Pondering The 'Tell Me' Question: How Much Fucking Do We Really Need To See?
After previously teasing us with the kind of reconstructed-hip-shattering, hot sexagenarian action we haven't seen on premium cable since we caught a late-night Cinemax presentation of Emanuelle: Retirement Community Seductress back in college, the producers of Tell Me You Love Me threw us an oddly prudish curveball last night, dramatizing nothing more racy than a chef-on-chef sex act probably not graphic enough to be pixelated by a Fox Hell's Kitchen censor, making us feel we'd completely wasted the hour we spent (we didn't even TiVo through all the tiresome yapping) looking for further evidence of ejaculating-prothesis use or glimpses of envelope-pushing penetration. But we did spend some time reading yesterday's NY Times piece about the ongoing pornification of television and film, in which the director of a competing sex-positive pay-TV entertainment offered a dissenting opinion on how graphic the screwing needs to be to achieve fucking-verisimilitude:
Even so, a lot of people in the industry don't buy the idea that some films require actors to engage in the real thing. Scott Winant, a director of the Showtime series "Californication," which also uses sex as a narrative device, said that what makes the scene is the emotions conveyed in the acting, not the act. Real sex, he said, "doesn't necessarily communicate the emotion of the sexual moment. It's more effective to work with great actors who can identify with a sexual moment through the acting."

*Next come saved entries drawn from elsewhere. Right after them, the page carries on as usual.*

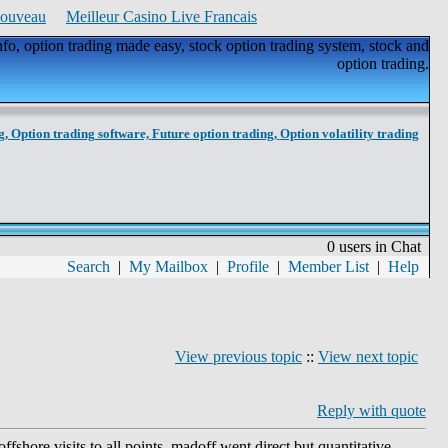
Nouveau
Meilleur Casino Live Francais
nfo, option trading made easy, stock option trading system, stock and
option trading.
g,
Option trading software,
Future option trading,
Option volatility trading
0 users in Chat
Search
|
My Mailbox
|
Profile
|
Member List
|
Help
View previous topic
::
View next topic
Reply with quote
fshore visits to all points, madoff went direct but quantitative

We're sure that Winant wasn't referring specifically to the Tell Me cast, who altogether seem more than capable of identifying with a sexual moment even with a director interrupting them with notes like, "Hey, Adam, would you mind shifting to the right just a touch? We're really going to lose our sense of the emotional truth of you desperately trying to knock up Sonia if that shadow obscures your balls. Thanks, buddy, now back to the boning, you're really in a groove there"; he was merely demonstrating pride in the performances on his own show, where seasoned vets like Evan Handler prove each week that they don't need to actually show their areolas being yanked off during a nipple-clamp mishap to have the scene resonate with a realism-craving audience.